Problem description. Return each line of the data below verbatim; pictures are to be left out.
**** Task data
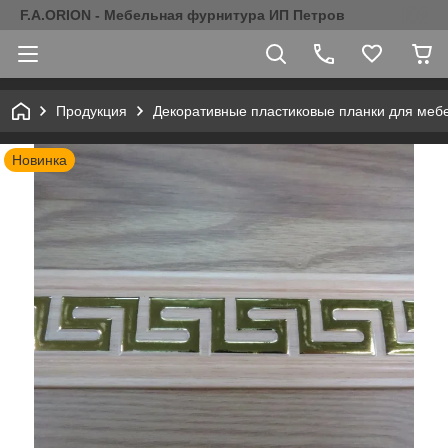
F.A.ORION - Мебельная фурнитура ИП Петров
Продукция
Декоративные пластиковые планки для меб
Новинка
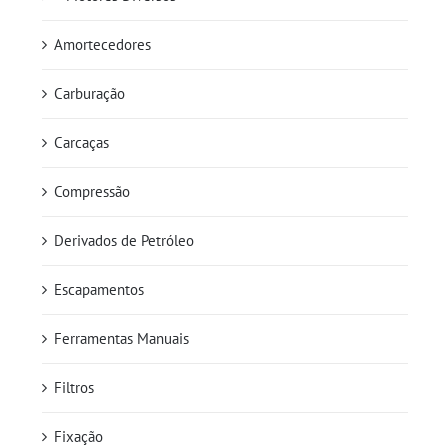
Amortecedores
Carburação
Carcaças
Compressão
Derivados de Petróleo
Escapamentos
Ferramentas Manuais
Filtros
Fixação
********
Task response.
F.A.ORION - Мебельная фурнитура ИП Петров
Продукция
Декоративные пластиковые планки для меб
Новинка
Amortecedores
Carburação
Carcaças
Compressão
Derivados de Petróleo
Escapamentos
Ferramentas Manuais
Filtros
Fixação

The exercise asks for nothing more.